Model Provider Training Cutoff Gap
Claude Opus 4.6 Anthropic Oct 2025 3+ months
GPT-5.3-Codex OpenAI Sep 2025 4+ months
GPT-5.4 OpenAI Nov 2025 2+ months
Gemini 3.1 Pro Google Oct 2025 3+ months

2. Trivial Patches

SWE-bench Verified has a median patch size of just 7 changed lines — 44.6% of tasks require only 1–5 lines. These trivial patches yield near-zero complexity deltas, reducing statistical power for quality studies.

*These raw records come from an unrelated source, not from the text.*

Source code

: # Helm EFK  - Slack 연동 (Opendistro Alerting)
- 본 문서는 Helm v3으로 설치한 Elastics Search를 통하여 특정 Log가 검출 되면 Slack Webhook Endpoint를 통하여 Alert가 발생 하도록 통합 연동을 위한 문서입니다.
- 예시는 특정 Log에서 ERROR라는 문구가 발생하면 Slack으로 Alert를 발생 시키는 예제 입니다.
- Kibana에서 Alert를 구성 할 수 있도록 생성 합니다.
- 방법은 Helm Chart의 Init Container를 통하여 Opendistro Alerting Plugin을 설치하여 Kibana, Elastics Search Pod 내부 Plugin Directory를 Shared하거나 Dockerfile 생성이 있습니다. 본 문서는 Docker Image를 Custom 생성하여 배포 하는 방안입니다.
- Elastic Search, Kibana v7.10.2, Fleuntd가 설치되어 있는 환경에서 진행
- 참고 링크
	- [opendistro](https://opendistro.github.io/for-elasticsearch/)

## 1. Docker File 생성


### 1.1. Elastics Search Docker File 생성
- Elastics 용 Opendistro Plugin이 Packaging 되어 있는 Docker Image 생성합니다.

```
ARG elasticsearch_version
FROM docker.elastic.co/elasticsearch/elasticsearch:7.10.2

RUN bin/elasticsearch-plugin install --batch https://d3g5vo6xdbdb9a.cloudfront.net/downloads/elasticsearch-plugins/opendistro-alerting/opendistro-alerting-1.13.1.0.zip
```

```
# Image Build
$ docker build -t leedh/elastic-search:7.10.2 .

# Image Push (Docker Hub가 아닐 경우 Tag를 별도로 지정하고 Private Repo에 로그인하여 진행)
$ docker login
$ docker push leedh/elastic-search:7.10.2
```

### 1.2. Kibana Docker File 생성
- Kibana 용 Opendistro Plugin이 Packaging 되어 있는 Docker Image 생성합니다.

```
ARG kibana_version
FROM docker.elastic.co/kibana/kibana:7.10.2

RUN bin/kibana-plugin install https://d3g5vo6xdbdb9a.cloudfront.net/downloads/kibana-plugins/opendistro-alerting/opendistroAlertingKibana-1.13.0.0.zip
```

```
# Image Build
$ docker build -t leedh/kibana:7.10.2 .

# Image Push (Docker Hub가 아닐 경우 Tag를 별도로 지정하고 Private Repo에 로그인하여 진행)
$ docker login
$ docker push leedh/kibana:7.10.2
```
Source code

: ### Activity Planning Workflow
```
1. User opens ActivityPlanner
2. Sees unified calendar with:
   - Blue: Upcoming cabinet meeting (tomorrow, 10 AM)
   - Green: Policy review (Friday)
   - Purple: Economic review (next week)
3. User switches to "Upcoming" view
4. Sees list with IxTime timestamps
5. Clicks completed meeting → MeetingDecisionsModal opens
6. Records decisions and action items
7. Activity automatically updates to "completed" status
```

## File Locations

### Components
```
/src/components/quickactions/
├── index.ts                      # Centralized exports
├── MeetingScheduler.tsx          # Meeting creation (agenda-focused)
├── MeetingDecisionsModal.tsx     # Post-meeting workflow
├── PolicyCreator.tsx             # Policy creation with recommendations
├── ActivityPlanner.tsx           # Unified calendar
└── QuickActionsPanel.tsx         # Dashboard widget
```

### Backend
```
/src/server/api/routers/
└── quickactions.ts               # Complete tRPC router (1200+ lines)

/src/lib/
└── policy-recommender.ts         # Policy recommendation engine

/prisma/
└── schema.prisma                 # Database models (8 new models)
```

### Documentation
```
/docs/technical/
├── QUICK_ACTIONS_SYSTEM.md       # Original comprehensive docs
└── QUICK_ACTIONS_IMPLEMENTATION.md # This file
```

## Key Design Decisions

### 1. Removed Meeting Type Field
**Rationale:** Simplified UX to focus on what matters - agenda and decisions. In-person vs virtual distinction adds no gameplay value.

SWE-bench Complex targets substantive patches with a median of 48 changed lines — 6.9× larger than SWE-bench Verified.

Dataset Comparison

Characteristic SWE-bench Verified SWE-bench Complex
Tasks 500 119
Repositories 12 8
Median changed lines 7 48
Mean changed lines 14.3 74.9
Mean Python files changed 1.2 3.9
Human ΔCC (mean) +1.14 +4.06
Human ΔLLOC (mean) +2.77 +19.08
Human ΔMI (mean) −0.230 −0.417
Human ΔCogC (mean) N/A +3.63
Post-training-cutoff <6% 100%

Complexity metrics measured using Wily v2:

  • ΔCC: Cyclomatic Complexity change (McCabe, 1976)
  • ΔLLOC: Logical Lines of Code change
  • ΔMI: Maintainability Index change (Oman & Hagemeister, 1992)
  • ΔCogC: Cognitive Complexity change (Campbell, 2018)

Repository Distribution

Repository Instances
django/django 38
astropy/astropy 22
pydata/xarray 17
scikit-learn/scikit-learn 14
pylint-dev/pylint 10
matplotlib/matplotlib 9
sympy/sympy 8
pallets/flask 1

Selection Criteria

Instances were collected from merged pull requests in the SWE-bench ecosystem repositories with the following filters:

  1. Date range: Merged January 1 – March 10, 2026 (post-training-cutoff)
  2. Issue linkage: PR explicitly references a GitHub issue via "fixes #N" or equivalent
  3. Test coverage: PR includes both implementation and test changes to Python files
  4. Minimum complexity: Implementation patch modifies ≥4 changed lines
  5. Python files: Only .py file changes retained
  6. Manual review: Each candidate reviewed for solvability — documentation-only changes, large-scale refactors (>300 lines or >10 files), and tasks requiring external domain knowledge were excluded

From 1,043 scraped PRs → 712 with issue references → 224 after automated filters → 119 after manual review.

Schema

Each instance contains:

Field Type Description
instance_id string Unique identifier ({owner}__{repo}-{pr_number})
repo string GitHub repository (owner/repo)
base_commit string Parent commit SHA
problem_statement string GitHub issue text (title + body)
test_patch string Unified diff of test-file changes
human_patch string Unified diff of implementation-file changes
pr_number int Pull request number
pr_url string Pull request URL
pr_merged_at string Merge timestamp (ISO 8601)
issue_number int Referenced issue number
issue_url string Issue URL
human_changed_lines int Total changed lines in the human patch
FAIL_TO_PASS string JSON array of test IDs that must go FAIL→PASS
PASS_TO_PASS string JSON array of test IDs that must remain PASS

SWE-bench Compatibility

SWE-bench Complex uses the same schema as SWE-bench Verified and can be evaluated using the standard SWE-bench harness:

python -m swebench.harness.run_evaluation \
    -d anthonypjshaw/SWE-bench_Complex \
    -s test \
    -p predictions.jsonl \
    -id my_run \
    --max_workers 4

Usage

from datasets import load_dataset

dataset = load_dataset("anthonypjshaw/SWE-bench_Complex", split="test")
print(f"Tasks: {len(dataset)}")
print(f"Repos: {len(set(dataset['repo']))}")

Citation

If you use SWE-bench Complex in your research, please cite:

@inproceedings{Shaw2026SWEbenchComplex,
  author    = {Shaw, Anthony},
  title     = {Beyond the Benchmark: A Contamination-Free Study of {AI} Code Complexity Across Four Frontier Models},
  booktitle = {Proceedings of the IEEE International Conference on Software Engineering (SSE)},
  year      = {2026},
}

License

MIT License. The dataset contains references to publicly available open-source code under their respective licenses.